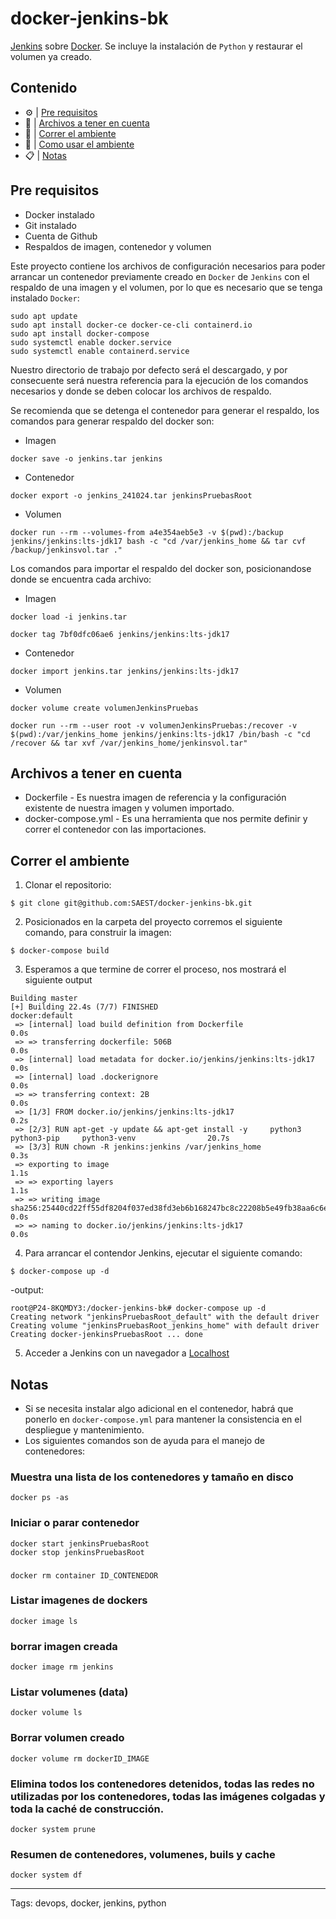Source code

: # docker-jenkins-bk
[Jenkins](https://jenkins.io/) sobre [Docker](https://www.docker.com/). Se incluye la instalación de `Python` y restaurar el volumen ya creado.

## Contenido

- ⚙️ | [Pre requisitos](#pre-requisitos)
- 📄 | [Archivos a tener en cuenta](#archivos-a-tener-en-cuenta)
- 🏃 | [Correr el ambiente](#correr-el-ambiente)
- 🔨 | [Como usar el ambiente](#como-usar-el-ambiente)
- 📋 | [Notas](#notas)

## Pre requisitos

- Docker instalado
- Git instalado
- Cuenta de Github
- Respaldos de imagen, contenedor y volumen

Este proyecto contiene los archivos de configuración necesarios para poder arrancar un contenedor previamente creado en `Docker` de `Jenkins` con el respaldo de una imagen y el volumen, por lo que es necesario que se tenga instalado `Docker`:

```
sudo apt update
sudo apt install docker-ce docker-ce-cli containerd.io
sudo apt install docker-compose
sudo systemctl enable docker.service
sudo systemctl enable containerd.service
```

Nuestro directorio de trabajo por defecto será el descargado, y por consecuente será nuestra referencia para la ejecución de los comandos necesarios y donde se deben colocar los archivos de respaldo.

Se recomienda que se detenga el contenedor para generar el respaldo, los comandos para generar respaldo del docker son:

- Imagen 
```
docker save -o jenkins.tar jenkins
```
- Contenedor 
```
docker export -o jenkins_241024.tar jenkinsPruebasRoot
```
- Volumen
```
docker run --rm --volumes-from a4e354aeb5e3 -v $(pwd):/backup jenkins/jenkins:lts-jdk17 bash -c "cd /var/jenkins_home && tar cvf /backup/jenkinsvol.tar ."
```
Los comandos para importar el respaldo del docker son, posicionandose donde se encuentra cada archivo:

- Imagen 
```
docker load -i jenkins.tar
```
```
docker tag 7bf0dfc06ae6 jenkins/jenkins:lts-jdk17
```
- Contenedor 
```
docker import jenkins.tar jenkins/jenkins:lts-jdk17
```
- Volumen
```
docker volume create volumenJenkinsPruebas
```
```
docker run --rm --user root -v volumenJenkinsPruebas:/recover -v $(pwd):/var/jenkins_home jenkins/jenkins:lts-jdk17 /bin/bash -c "cd /recover && tar xvf /var/jenkins_home/jenkinsvol.tar"
```
## Archivos a tener en cuenta
- Dockerfile - Es nuestra imagen de referencia y la configuración existente de nuestra imagen y volumen importado.
- docker-compose.yml - Es una herramienta que nos permite definir y correr el contenedor con las importaciones.

## Correr el ambiente
1. Clonar el repositorio:
```
$ git clone git@github.com:SAEST/docker-jenkins-bk.git
```

2. Posicionados en la carpeta del proyecto corremos el siguiente comando, para construir la imagen:
```
$ docker-compose build
```

3. Esperamos a que termine de correr el proceso, nos mostrará el siguiente output
```
Building master
[+] Building 22.4s (7/7) FINISHED                                                                        docker:default
 => [internal] load build definition from Dockerfile                                                               0.0s
 => => transferring dockerfile: 506B                                                                               0.0s
 => [internal] load metadata for docker.io/jenkins/jenkins:lts-jdk17                                               0.0s
 => [internal] load .dockerignore                                                                                  0.0s
 => => transferring context: 2B                                                                                    0.0s
 => [1/3] FROM docker.io/jenkins/jenkins:lts-jdk17                                                                 0.2s
 => [2/3] RUN apt-get -y update && apt-get install -y     python3     python3-pip     python3-venv                20.7s
 => [3/3] RUN chown -R jenkins:jenkins /var/jenkins_home                                                           0.3s
 => exporting to image                                                                                             1.1s
 => => exporting layers                                                                                            1.1s
 => => writing image sha256:25440cd22ff55df8204f037ed38fd3eb6b168247bc8c22208b5e49fb38aa6c6e                       0.0s
 => => naming to docker.io/jenkins/jenkins:lts-jdk17                                                               0.0s
```

4. Para arrancar el contendor Jenkins, ejecutar el siguiente comando:
```
$ docker-compose up -d
```
-output:
```
root@P24-8KQMDY3:/docker-jenkins-bk# docker-compose up -d
Creating network "jenkinsPruebasRoot_default" with the default driver
Creating volume "jenkinsPruebasRoot_jenkins_home" with default driver
Creating docker-jenkinsPruebasRoot ... done
```
5. Acceder a Jenkins con un navegador a [Localhost](http://localhost:8080/login?from=%2F)

## Notas
- Si se necesita instalar algo adicional en el contenedor, habrá que ponerlo en `docker-compose.yml` para mantener la consistencia en el despliegue y mantenimiento.
- Los siguientes comandos son de ayuda para el manejo de contenedores:

### Muestra una lista de los contenedores y tamaño en disco
```
docker ps -as
```
### Iniciar o parar contenedor
```
docker start jenkinsPruebasRoot
docker stop jenkinsPruebasRoot
```
### 
``` Borrar contenedor
docker rm container ID_CONTENEDOR
```
### Listar imagenes de dockers
```
docker image ls
```
### borrar imagen creada
```
docker image rm jenkins
```
### Listar volumenes (data)
```
docker volume ls
```
### Borrar volumen creado
```
docker volume rm dockerID_IMAGE
```
### Elimina todos los contenedores detenidos, todas las redes no utilizadas por los contenedores, todas las imágenes colgadas y toda la caché de construcción.
```
docker system prune
```
### Resumen de contenedores, volumenes, buils y cache
```
docker system df
```

---

Tags: devops, docker, jenkins, python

§ ABOUT THIS TASK
Your copy must match the records above word for word and contain no pictures.

§ ANSWER SECTION
Source code

: # docker-jenkins-bk
[Jenkins](https://jenkins.io/) sobre [Docker](https://www.docker.com/). Se incluye la instalación de `Python` y restaurar el volumen ya creado.

## Contenido

- ⚙️ | [Pre requisitos](#pre-requisitos)
- 📄 | [Archivos a tener en cuenta](#archivos-a-tener-en-cuenta)
- 🏃 | [Correr el ambiente](#correr-el-ambiente)
- 🔨 | [Como usar el ambiente](#como-usar-el-ambiente)
- 📋 | [Notas](#notas)

## Pre requisitos

- Docker instalado
- Git instalado
- Cuenta de Github
- Respaldos de imagen, contenedor y volumen

Este proyecto contiene los archivos de configuración necesarios para poder arrancar un contenedor previamente creado en `Docker` de `Jenkins` con el respaldo de una imagen y el volumen, por lo que es necesario que se tenga instalado `Docker`:

```
sudo apt update
sudo apt install docker-ce docker-ce-cli containerd.io
sudo apt install docker-compose
sudo systemctl enable docker.service
sudo systemctl enable containerd.service
```

Nuestro directorio de trabajo por defecto será el descargado, y por consecuente será nuestra referencia para la ejecución de los comandos necesarios y donde se deben colocar los archivos de respaldo.

Se recomienda que se detenga el contenedor para generar el respaldo, los comandos para generar respaldo del docker son:

- Imagen 
```
docker save -o jenkins.tar jenkins
```
- Contenedor 
```
docker export -o jenkins_241024.tar jenkinsPruebasRoot
```
- Volumen
```
docker run --rm --volumes-from a4e354aeb5e3 -v $(pwd):/backup jenkins/jenkins:lts-jdk17 bash -c "cd /var/jenkins_home && tar cvf /backup/jenkinsvol.tar ."
```
Los comandos para importar el respaldo del docker son, posicionandose donde se encuentra cada archivo:

- Imagen 
```
docker load -i jenkins.tar
```
```
docker tag 7bf0dfc06ae6 jenkins/jenkins:lts-jdk17
```
- Contenedor 
```
docker import jenkins.tar jenkins/jenkins:lts-jdk17
```
- Volumen
```
docker volume create volumenJenkinsPruebas
```
```
docker run --rm --user root -v volumenJenkinsPruebas:/recover -v $(pwd):/var/jenkins_home jenkins/jenkins:lts-jdk17 /bin/bash -c "cd /recover && tar xvf /var/jenkins_home/jenkinsvol.tar"
```
## Archivos a tener en cuenta
- Dockerfile - Es nuestra imagen de referencia y la configuración existente de nuestra imagen y volumen importado.
- docker-compose.yml - Es una herramienta que nos permite definir y correr el contenedor con las importaciones.

## Correr el ambiente
1. Clonar el repositorio:
```
$ git clone git@github.com:SAEST/docker-jenkins-bk.git
```

2. Posicionados en la carpeta del proyecto corremos el siguiente comando, para construir la imagen:
```
$ docker-compose build
```

3. Esperamos a que termine de correr el proceso, nos mostrará el siguiente output
```
Building master
[+] Building 22.4s (7/7) FINISHED                                                                        docker:default
 => [internal] load build definition from Dockerfile                                                               0.0s
 => => transferring dockerfile: 506B                                                                               0.0s
 => [internal] load metadata for docker.io/jenkins/jenkins:lts-jdk17                                               0.0s
 => [internal] load .dockerignore                                                                                  0.0s
 => => transferring context: 2B                                                                                    0.0s
 => [1/3] FROM docker.io/jenkins/jenkins:lts-jdk17                                                                 0.2s
 => [2/3] RUN apt-get -y update && apt-get install -y     python3     python3-pip     python3-venv                20.7s
 => [3/3] RUN chown -R jenkins:jenkins /var/jenkins_home                                                           0.3s
 => exporting to image                                                                                             1.1s
 => => exporting layers                                                                                            1.1s
 => => writing image sha256:25440cd22ff55df8204f037ed38fd3eb6b168247bc8c22208b5e49fb38aa6c6e                       0.0s
 => => naming to docker.io/jenkins/jenkins:lts-jdk17                                                               0.0s
```

4. Para arrancar el contendor Jenkins, ejecutar el siguiente comando:
```
$ docker-compose up -d
```
-output:
```
root@P24-8KQMDY3:/docker-jenkins-bk# docker-compose up -d
Creating network "jenkinsPruebasRoot_default" with the default driver
Creating volume "jenkinsPruebasRoot_jenkins_home" with default driver
Creating docker-jenkinsPruebasRoot ... done
```
5. Acceder a Jenkins con un navegador a [Localhost](http://localhost:8080/login?from=%2F)

## Notas
- Si se necesita instalar algo adicional en el contenedor, habrá que ponerlo en `docker-compose.yml` para mantener la consistencia en el despliegue y mantenimiento.
- Los siguientes comandos son de ayuda para el manejo de contenedores:

### Muestra una lista de los contenedores y tamaño en disco
```
docker ps -as
```
### Iniciar o parar contenedor
```
docker start jenkinsPruebasRoot
docker stop jenkinsPruebasRoot
```
### 
``` Borrar contenedor
docker rm container ID_CONTENEDOR
```
### Listar imagenes de dockers
```
docker image ls
```
### borrar imagen creada
```
docker image rm jenkins
```
### Listar volumenes (data)
```
docker volume ls
```
### Borrar volumen creado
```
docker volume rm dockerID_IMAGE
```
### Elimina todos los contenedores detenidos, todas las redes no utilizadas por los contenedores, todas las imágenes colgadas y toda la caché de construcción.
```
docker system prune
```
### Resumen de contenedores, volumenes, buils y cache
```
docker system df
```

---

Tags: devops, docker, jenkins, python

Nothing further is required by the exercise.